Of course, creating effective partnerships requires time, resources and commitment. Companies need to be clear about the objectives of the partnership, ensure strategic alignment with the partner and carefully manage the relationship to ensure that both parties benefit from the collaboration.
Targeted recruitment is an effective way to overcome the digital skills gap, particularly when there are specialised skills that the company needs to acquire in a relatively short timeframe.
The first step in targeted recruitment requires a clear understanding of the digital skills the company needs. This may require a thorough analysis of the company’s current capabilities, its digital ambitions and areas where gaps exist. This can be done, for example, with our digital solution ‘Digital readiness’. This tool understands strengths and weaknesses of the team to guide training strategies and targeted headhunting.

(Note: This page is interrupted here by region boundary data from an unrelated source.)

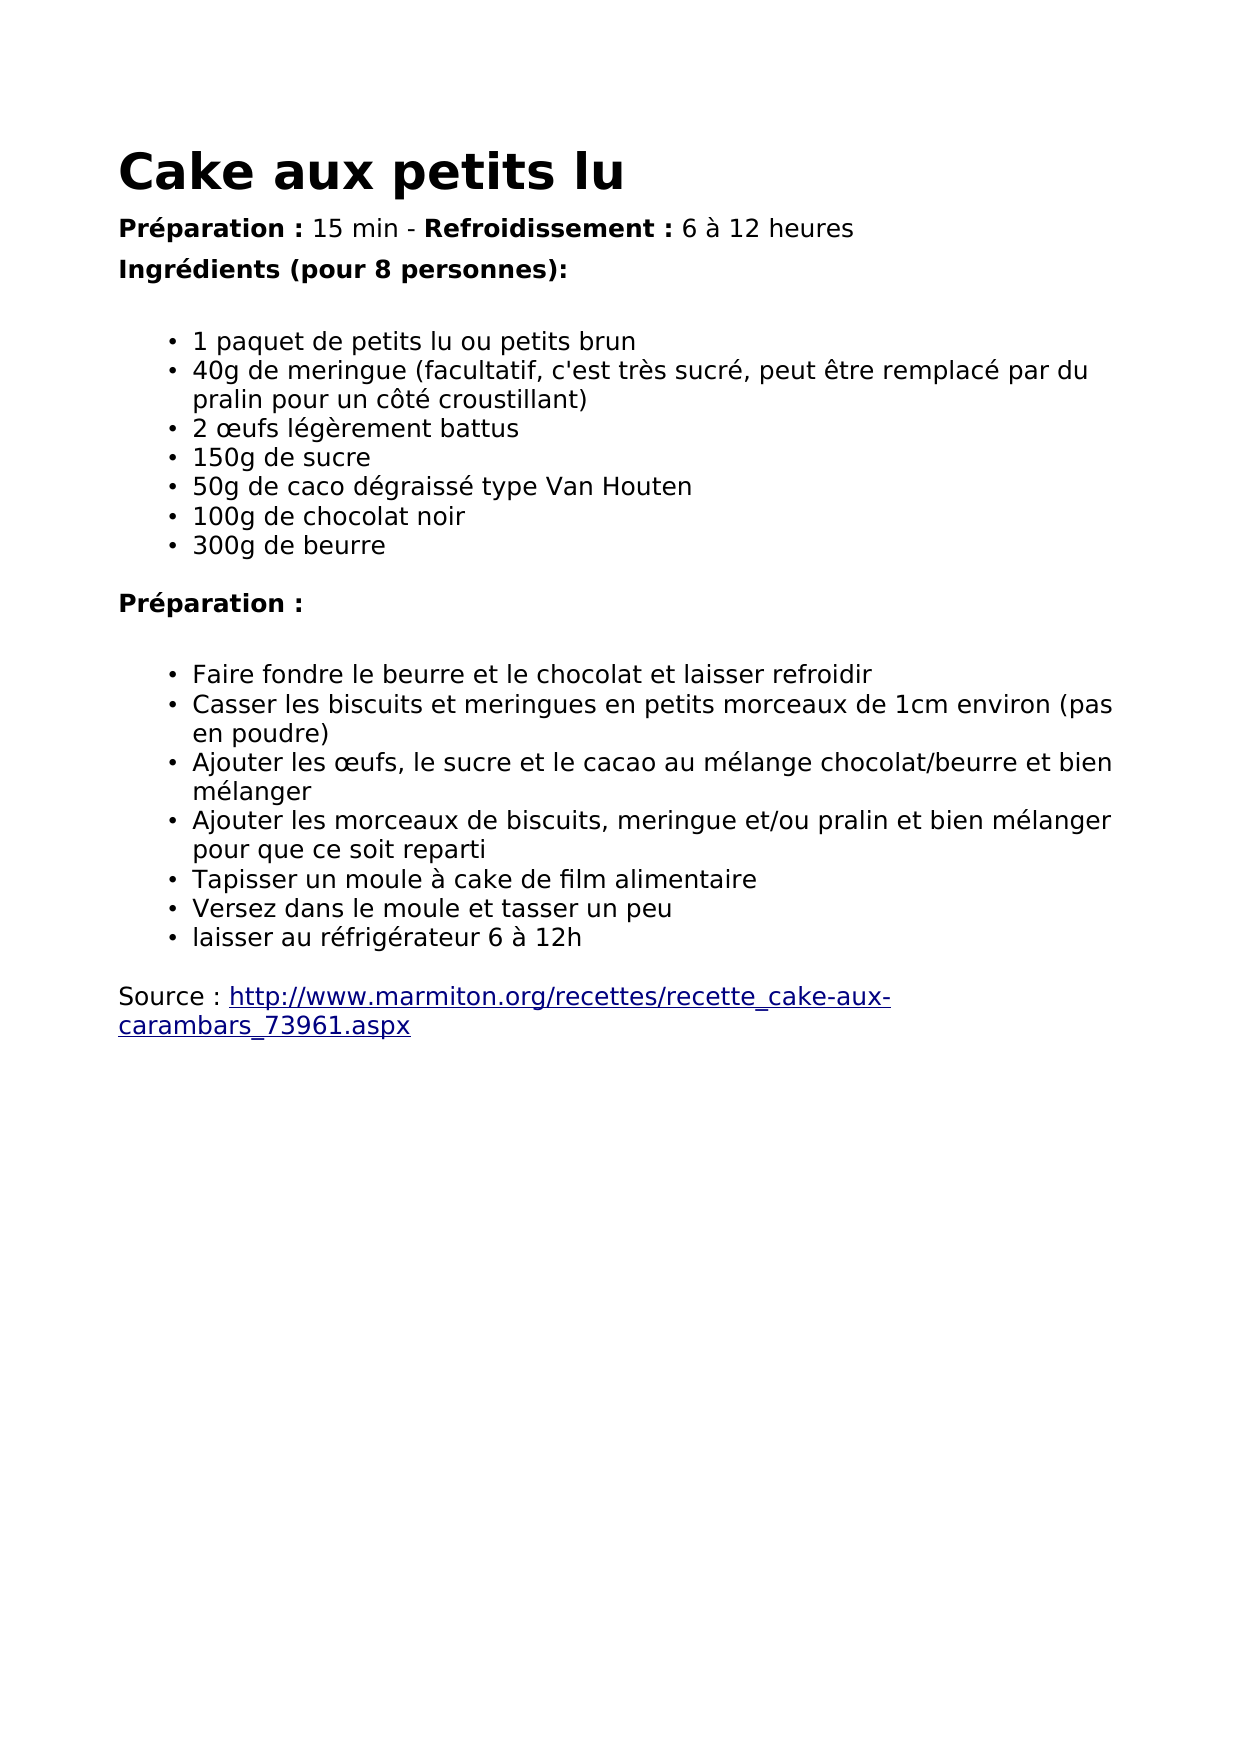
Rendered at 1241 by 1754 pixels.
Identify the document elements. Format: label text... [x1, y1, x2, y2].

list 50g de caco dégraissé type Van Houten [177, 472, 1122, 502]
list Faire fondre le beurre et le chocolat et laisser refroidir [177, 661, 1122, 690]
subtitle Cake aux petits lu [118, 143, 1122, 201]
list 100g de chocolat noir [177, 502, 1122, 531]
list 2 œufs légèrement battus [177, 414, 1122, 443]
text Préparation : [118, 589, 1122, 619]
list 40g de meringue (facultatif, c'est très sucré, peut être remplacé par du pralin pour un côté croustillant) [177, 356, 1122, 414]
list Ajouter les morceaux de biscuits, meringue et/ou pralin et bien mélanger pour que ce soit reparti [177, 806, 1122, 865]
list laisser au réfrigérateur 6 à 12h [177, 923, 1122, 952]
list Tapisser un moule à cake de film alimentaire [177, 865, 1122, 894]
text Ingrédients (pour 8 personnes): [118, 256, 1122, 285]
list 150g de sucre [177, 443, 1122, 472]
text Source : http://www.marmiton.org/recettes/recette_cake-aux-carambars_73961.aspx [118, 982, 1122, 1040]
list 300g de beurre [177, 531, 1122, 560]
list Versez dans le moule et tasser un peu [177, 894, 1122, 923]
list 1 paquet de petits lu ou petits brun [177, 327, 1122, 356]
list Casser les biscuits et meringues en petits morceaux de 1cm environ (pas en poudre) [177, 690, 1122, 748]
text Préparation : 15 min - Refroidissement : 6 à 12 heures [118, 214, 1122, 243]
list Ajouter les œufs, le sucre et le cacao au mélange chocolat/beurre et bien mélanger [177, 748, 1122, 806]
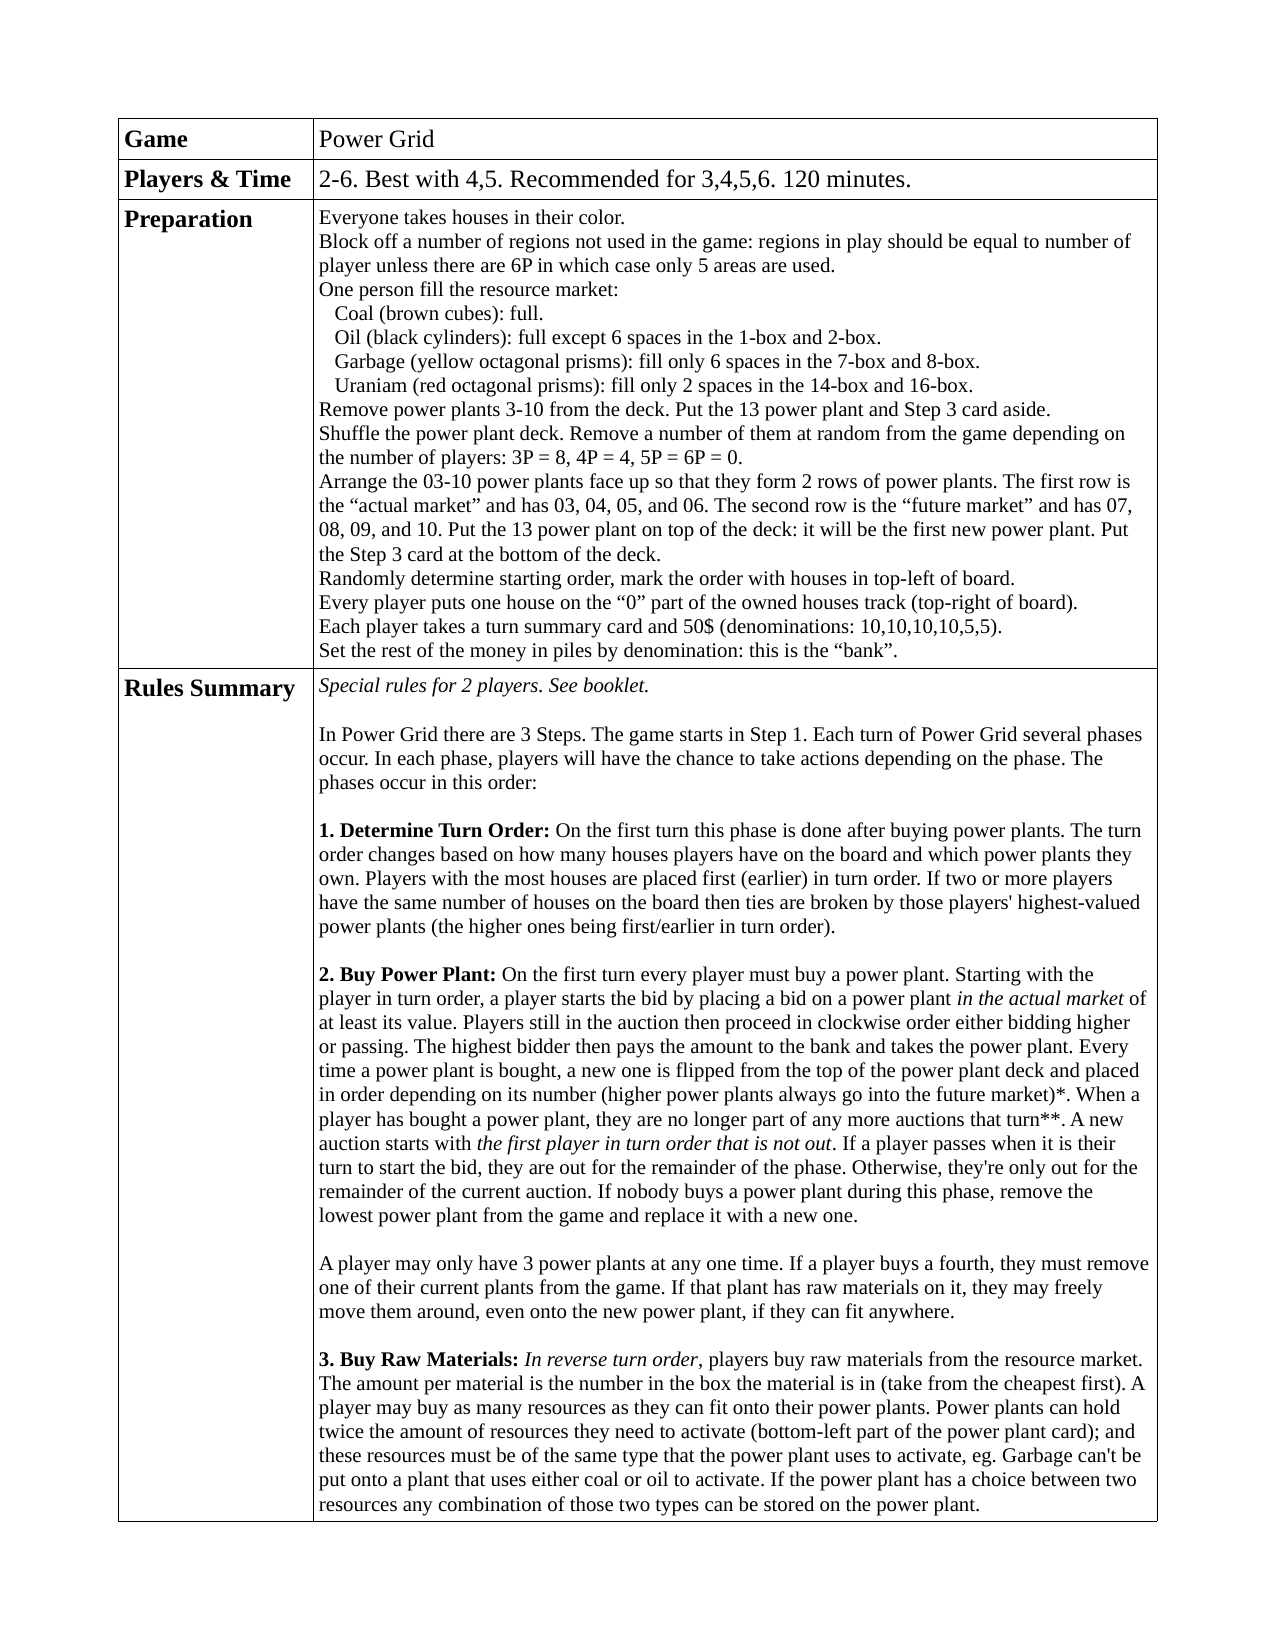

Once these skills have been identified, the company can then develop a recruitment strategy to attract and hire people with the desired requirements. This could include posting job vacancies on specialised platforms, attending job fairs or networking events related to digital but also using specialised recruitment agencies.
During this process, it is important not only to assess the technical skills of candidates, but also their adaptability and desire to learn.
Targeted recruitment should be integrated with other strategies to address the digital skills gap, such as training and developing existing staff and creating a work environment that fosters continuous learning and innovation.
Investing in technology
Investment in technology is a crucial aspect in overcoming the digital skills gap. Not only does it provide employees with the tools they need to work effectively in a digital environment, but it can also help develop and improve digital skills within the organisation.
Investing in technology can take many forms: every company will have different technology needs and priorities. Therefore, it is important to identify the investments that will offer the greatest return in terms of digital skills development.
In addition to purchasing or upgrading technology, it is crucial to ensure that employees have the necessary skills to use it effectively. This may require on-the-job training or other forms of learning.
Finally, while investment in technology requires a significant upfront expenditure, it can also offer a significant return on investment in terms of productivity, efficiency and business competitiveness.
The Role of Government and Institutions in Reducing the Digital Skills Gap
Government and institutions play a central role in bridging the digital skills gap. Education and training are indeed key areas where they can intervene to ensure that people are ready to live in a digital economy.
Awareness-raising campaigns are a powerful tool that would help people understand the importance of digital skills and motivate entrepreneurs to develop them.
The government could develop educational and training programmes that include a strong focus on digital skills. These could be implemented at primary, secondary and tertiary education levels, as well as through vocational training programmes. Ensuring that curricula are up-to-date and aligned with the needs of the labour market is crucial.
It would also be appropriate to invest in digital infrastructure such as broadband and mobile, which are all means to ensure that as many people as possible have access to digital technologies. This can be especially important in rural areas or those with poor or non-existent Internet connections.